TIME to 'fess up.
I've been wrong. And it's only right to admit it.
I could have sworn I was right. I felt it in my heart and head. It all made sense. It was all so obvious. And all so wrong.
So time to get these wrongs off my chest, not least because I committed them in print. First up, The Wire. I wrote despairing that hundreds of five-star Amazon reviews could be so wrong. The Wire wasn't the best television show in history. It was awful. So I said. At the time, admittedly, I'd a bee in my millinery about being unable to understand strong, streetwise American accents, particularly when mumbled.
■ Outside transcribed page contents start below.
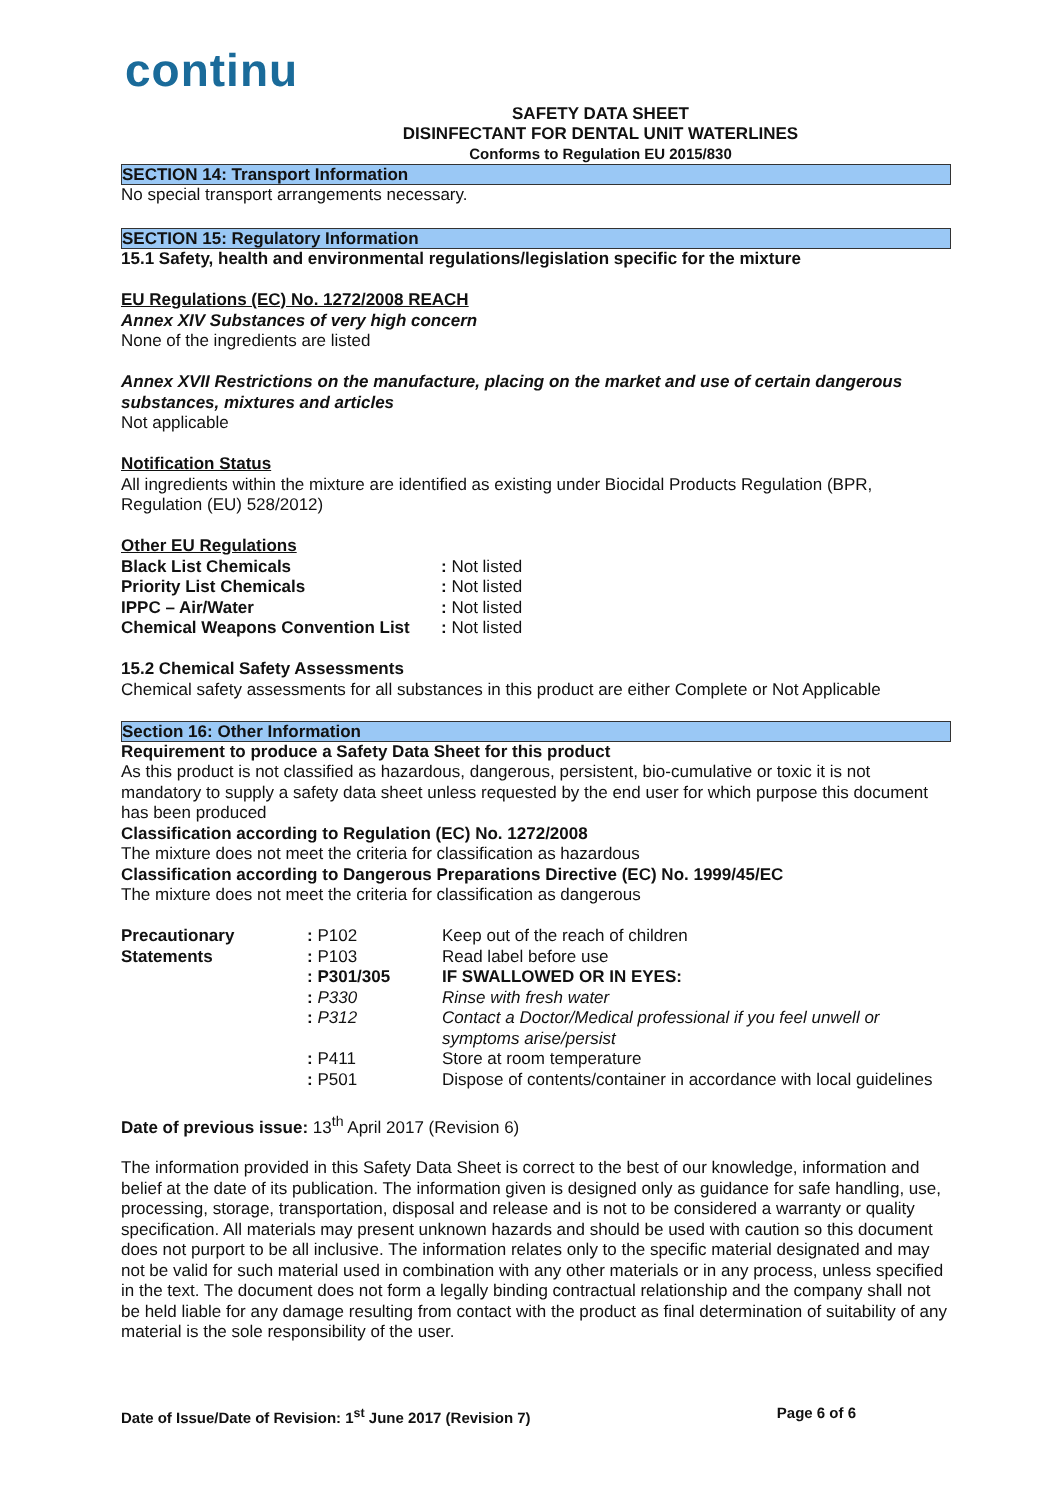continu
SAFETY DATA SHEET
DISINFECTANT FOR DENTAL UNIT WATERLINES
Conforms to Regulation EU 2015/830
SECTION 14: Transport Information
No special transport arrangements necessary.
SECTION 15: Regulatory Information
15.1 Safety, health and environmental regulations/legislation specific for the mixture
EU Regulations (EC) No. 1272/2008 REACH
Annex XIV Substances of very high concern
None of the ingredients are listed
Annex XVII Restrictions on the manufacture, placing on the market and use of certain dangerous substances, mixtures and articles
Not applicable
Notification Status
All ingredients within the mixture are identified as existing under Biocidal Products Regulation (BPR, Regulation (EU) 528/2012)
Other EU Regulations
| Black List Chemicals | : Not listed |
| Priority List Chemicals | : Not listed |
| IPPC – Air/Water | : Not listed |
| Chemical Weapons Convention List | : Not listed |
15.2 Chemical Safety Assessments
Chemical safety assessments for all substances in this product are either Complete or Not Applicable
Section 16: Other Information
Requirement to produce a Safety Data Sheet for this product
As this product is not classified as hazardous, dangerous, persistent, bio-cumulative or toxic it is not mandatory to supply a safety data sheet unless requested by the end user for which purpose this document has been produced
Classification according to Regulation (EC) No. 1272/2008
The mixture does not meet the criteria for classification as hazardous
Classification according to Dangerous Preparations Directive (EC) No. 1999/45/EC
The mixture does not meet the criteria for classification as dangerous
| Precautionary Statements | : P102 | Keep out of the reach of children |
| | : P103 | Read label before use |
| | : P301/305 | IF SWALLOWED OR IN EYES: |
| | : P330 | Rinse with fresh water |
| | : P312 | Contact a Doctor/Medical professional if you feel unwell or symptoms arise/persist |
| | : P411 | Store at room temperature |
| | : P501 | Dispose of contents/container in accordance with local guidelines |
Date of previous issue: 13<sup>th</sup> April 2017 (Revision 6)
The information provided in this Safety Data Sheet is correct to the best of our knowledge, information and belief at the date of its publication. The information given is designed only as guidance for safe handling, use, processing, storage, transportation, disposal and release and is not to be considered a warranty or quality specification. All materials may present unknown hazards and should be used with caution so this document does not purport to be all inclusive. The information relates only to the specific material designated and may not be valid for such material used in combination with any other materials or in any process, unless specified in the text. The document does not form a legally binding contractual relationship and the company shall not be held liable for any damage resulting from contact with the product as final determination of suitability of any material is the sole responsibility of the user.
Date of Issue/Date of Revision: 1<sup>st</sup> June 2017 (Revision 7) Page 6 of 6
It didn't help that this was in the earlier days of flat-screen televisions, which had no proper outlet for sound.
Nor could I find much to identify with in fat, junk-food eating cops and drug-dealers in impossibly baggy trousers. However, friends urged me to think again. So I gave it another go and, albeit with the help of subtitles, I'm hooked. Terrific television. Loving it. So apologies to Jack and others who tellt me I was wrang.
Secondly, fat people. I said all these claims about an obesity epidemic were poppycock, on the thin evidence that none of my friends was fat. However, I take it back. Standing in the supermarket the other day, I looked around and realised I was the only non-fat person present.
Thirdly, The Silmarillion. I said Tolkien's lesser-known work was unreadable. Again, I gave it another go and, while the tome is not novelistic and has an undoubtedly dry style, it proves to be moving and mind-expanding too.
Clearly, I could have taken out a special supplement to right all my wrongs. But three will suffice for now.